C'est violent à quel point je suis conscient de la suite, de ce que je vais être capable de faire dans les prochaines années, et ce qui ne sera absolument plus possible. Parce que je sais d'avance que je m'imposerai pas ça une deuxième fois. J'ai kiffé toutes les villes qu'on a faites, j'ai kiffé voir les gens kiffer, mais si je le refais un jour, ce sera en étant sûre que ma famille peut me suivre sur au moins la moitié des dates. Bats les couilles si faut tout poser sur des week-ends, je le ferais.

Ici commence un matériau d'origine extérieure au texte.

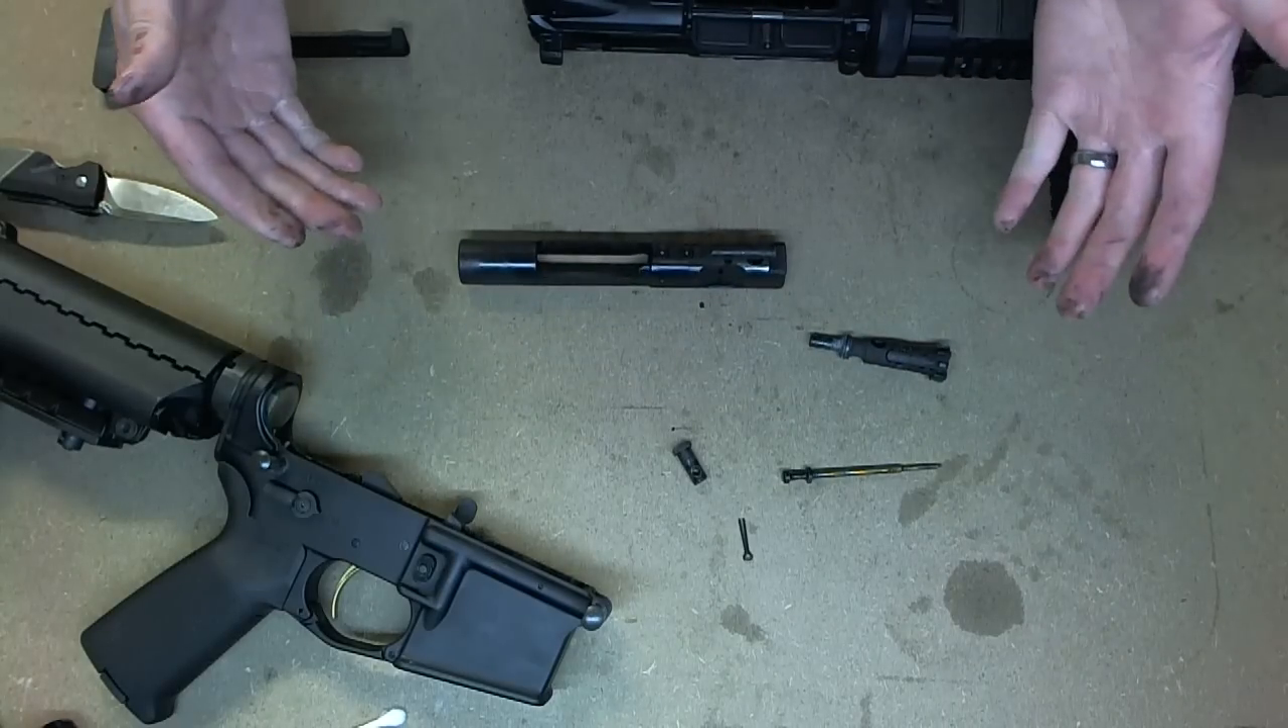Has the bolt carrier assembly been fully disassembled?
Yes.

Zeu trouve que je suis faible, trop canard, qu'on dirait Nek. Très sincèrement, je l'emmerde. J'échange la vie que j'ai maintenant avec celle que j'avais avant de rencontrer Lili pour rien au monde, peu importe la douleur, la peur, ou le manque, je m'en bats les couilles. Je suis pas faible de pas pouvoir passer mon temps loin d'elle, loin de Michka, loin d'Enzo, j'ai juste réalisé que c'était plus ce que je voulais. Ça m'allait quand j'étais seul, ça me correspond plus maintenant.

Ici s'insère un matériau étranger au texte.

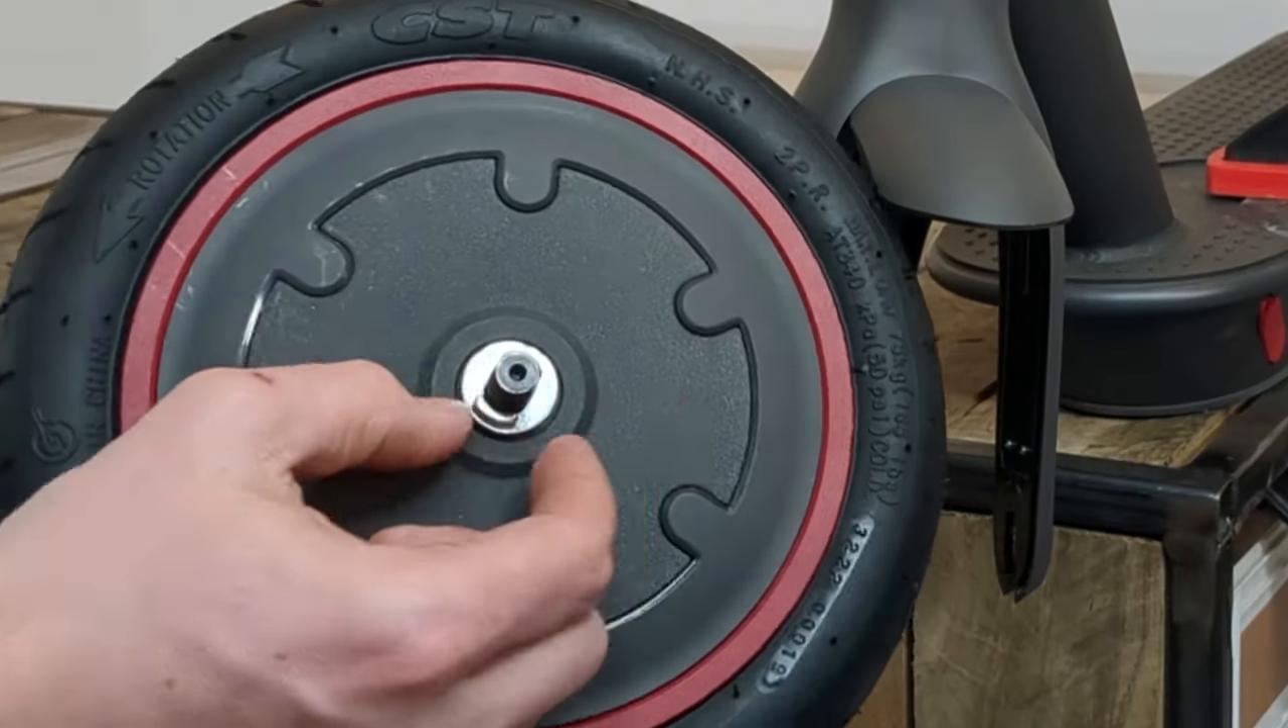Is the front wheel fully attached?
No.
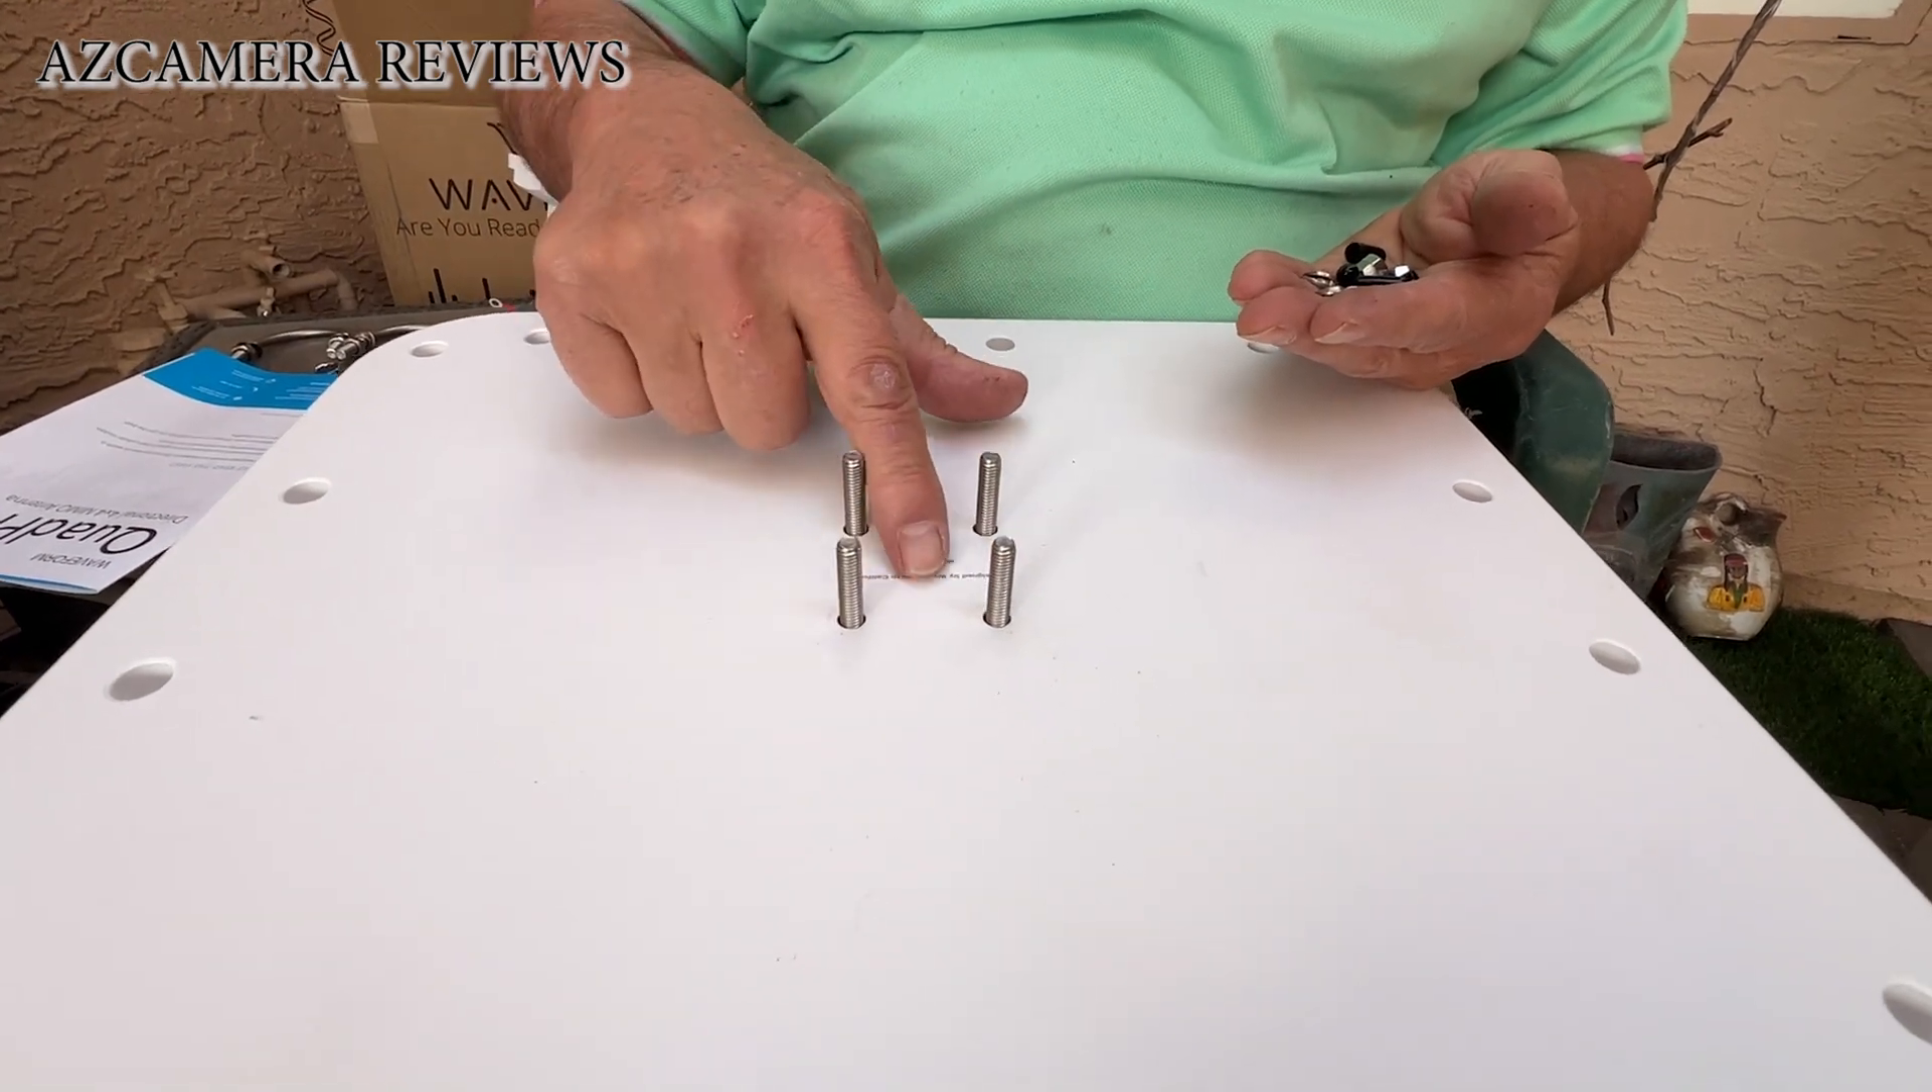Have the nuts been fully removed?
Yes.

J'ai changé, je suis pas devenu faible. Lili a tout changé, tellement que j'arrive pas à tout imaginer, à tout me représenter dans mon crâne. Pourquoi je l'aurais mariée si j'avais pas genre envie de vivre chaque journée avec elle ? Parce que j'ai salement envie, ça me troue le cul, je commence à enrager en voyant tous les trucs que les autres font avec elle sur Paname, je voudrais être là aussi. Je suis pas jaloux, ça me soulage plus que tout de la voir sourire sur les photos, avec mon fils, avec En', mais je voudrais juste être là pour voir son sourire en vrai. Ou pour prendre la photo.

Je veux faire ce que j'aime, mais à condition de l'avoir près de moi. Et le rap ne rend pas obligatoires les concerts à l'autre bout du monde en pleine semaine. J'avais juste pas envisagé en validant les plannings, que je finirais au fond du trou à saouler tout le monde autour de moi à force de tirer la gueule. Les gens rigolent pour l'instant quand je plaisante au sujet du garage, le truc c'est qu'au fond, je plaisante qu'à moitié.

Je crois que je kifferais.

- On sort bouffer ? Zeu s'allume une clope, avec le briquet qu'Aladin lui tend. J'crève la dalle, c'est un truc de dingue.